= Excerpt provided =
--- START ---
How many of you all have LED front headlights? I just bought s vehicle with them (2017 Mazda CX-5). While I think they’re good, they look and perform (in my opinion) as well to HID. It’s actually hard to tell the difference between them.
So, I wanted to ask if yoI’ve had any issues with them? I’ve been reading some info on LED failures, and the expensive rate it is to replace them. I always thought they would outlive the vehicle for the most part.
Anyway, just curious what your thoughts on LED’s are as a whole.
My son just bought a branny new CX-5. And brand new Honda Odyssey.
I don’t really like the harshness of the light they emit, but they’re here to stay. They’re part of the equation to meet elevated mileage mandates. In short, I prefer incandescent lamps (quartz-halogen) but hey, it is what it is, so I simply accept them.
The CX-5 overall looks like a nice vehicle. My son likes his. He tried the competition and says the CX-5 is a lot more fun to drive. I don’t know the official color designation, but his is what I’d call blood red.
--- END ---
Saved entries
--- START ---
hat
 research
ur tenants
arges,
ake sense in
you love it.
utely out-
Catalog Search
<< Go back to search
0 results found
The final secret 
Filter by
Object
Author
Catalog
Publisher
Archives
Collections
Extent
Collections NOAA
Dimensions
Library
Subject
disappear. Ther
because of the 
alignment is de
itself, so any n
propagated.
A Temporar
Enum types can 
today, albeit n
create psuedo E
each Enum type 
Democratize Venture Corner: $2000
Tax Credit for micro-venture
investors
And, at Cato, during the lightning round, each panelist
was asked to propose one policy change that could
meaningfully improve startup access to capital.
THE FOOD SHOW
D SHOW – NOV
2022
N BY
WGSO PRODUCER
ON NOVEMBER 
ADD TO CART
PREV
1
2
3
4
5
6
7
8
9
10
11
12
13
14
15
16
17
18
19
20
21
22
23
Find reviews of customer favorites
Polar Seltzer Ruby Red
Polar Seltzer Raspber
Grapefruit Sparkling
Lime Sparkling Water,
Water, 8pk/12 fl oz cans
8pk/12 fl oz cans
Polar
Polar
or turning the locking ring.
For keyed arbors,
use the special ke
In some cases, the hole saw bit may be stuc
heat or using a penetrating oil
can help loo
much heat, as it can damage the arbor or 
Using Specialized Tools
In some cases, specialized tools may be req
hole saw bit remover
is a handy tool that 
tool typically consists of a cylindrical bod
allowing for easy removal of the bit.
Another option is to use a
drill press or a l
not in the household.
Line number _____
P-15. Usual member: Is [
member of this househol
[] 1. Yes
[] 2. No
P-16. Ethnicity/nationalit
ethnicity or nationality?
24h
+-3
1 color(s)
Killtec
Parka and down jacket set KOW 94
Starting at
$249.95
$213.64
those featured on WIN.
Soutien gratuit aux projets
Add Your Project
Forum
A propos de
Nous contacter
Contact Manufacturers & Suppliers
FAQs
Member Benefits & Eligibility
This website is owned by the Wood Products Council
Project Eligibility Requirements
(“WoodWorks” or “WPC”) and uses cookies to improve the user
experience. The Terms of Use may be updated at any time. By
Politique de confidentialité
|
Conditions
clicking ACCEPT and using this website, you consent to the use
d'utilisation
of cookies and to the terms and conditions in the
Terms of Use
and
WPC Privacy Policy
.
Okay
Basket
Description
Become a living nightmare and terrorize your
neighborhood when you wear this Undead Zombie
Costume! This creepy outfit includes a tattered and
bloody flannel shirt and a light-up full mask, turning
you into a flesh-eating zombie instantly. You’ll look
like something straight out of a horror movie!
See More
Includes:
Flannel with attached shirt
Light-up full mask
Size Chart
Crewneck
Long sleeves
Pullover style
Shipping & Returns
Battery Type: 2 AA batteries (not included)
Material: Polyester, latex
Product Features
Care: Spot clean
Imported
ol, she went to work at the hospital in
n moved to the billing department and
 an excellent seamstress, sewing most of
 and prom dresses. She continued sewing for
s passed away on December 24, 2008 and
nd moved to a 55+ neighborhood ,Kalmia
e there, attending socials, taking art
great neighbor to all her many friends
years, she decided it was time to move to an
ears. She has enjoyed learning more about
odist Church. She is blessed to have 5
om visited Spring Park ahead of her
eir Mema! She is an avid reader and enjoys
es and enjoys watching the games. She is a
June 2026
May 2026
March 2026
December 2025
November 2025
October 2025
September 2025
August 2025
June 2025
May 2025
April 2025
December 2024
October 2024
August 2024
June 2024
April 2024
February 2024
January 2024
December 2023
--- END ---
= Exercise =
Resume the forum thread on LED headlights, writing on from its last sentence. The records were drawn from a separate source.

= The answer =
Anyway, that’s all I know about the LED arrays. And about CX-5s.
Here’s a link to Insurance Institute for Highway Safety articles about headlights. The gist of what I’ve read from them and from Consumer Reports is that the effectiveness of the headlights isn’t much related to the technology used to turn the electricity into light, but more to the design of the reflector, housing, lens, etc.
I’ve had LED headlights for a year and a half and haven’t had any issues with them. I did have an HID light replaced under warranty though. I’ve converted a lot of my house lights, garage, and outside lights to LED over the past few years and have yet to have one fail.
On household LEDs I might suggest a conspiracy theory, backed by my experience: the very first CFLs I bought were working until recently, while newer (and cheaper) ones were failing almost as often as incandescent ones… so likely the first generation of LEDs will last long, but once they go on the cheap side, they will start failing long before emitters fade. Likely it will be the same story as CFLs: as manufacturers will cheap out on electronic components like capacitors, etc…, LED assemblies will not last anywhere close to their emitters rated lifetime.
For vehicle LEDs, especially OEM ones, I would expect them to last the lifetime of the car as emitters life ratings are very high and car makers in general do not put crap into electronic components.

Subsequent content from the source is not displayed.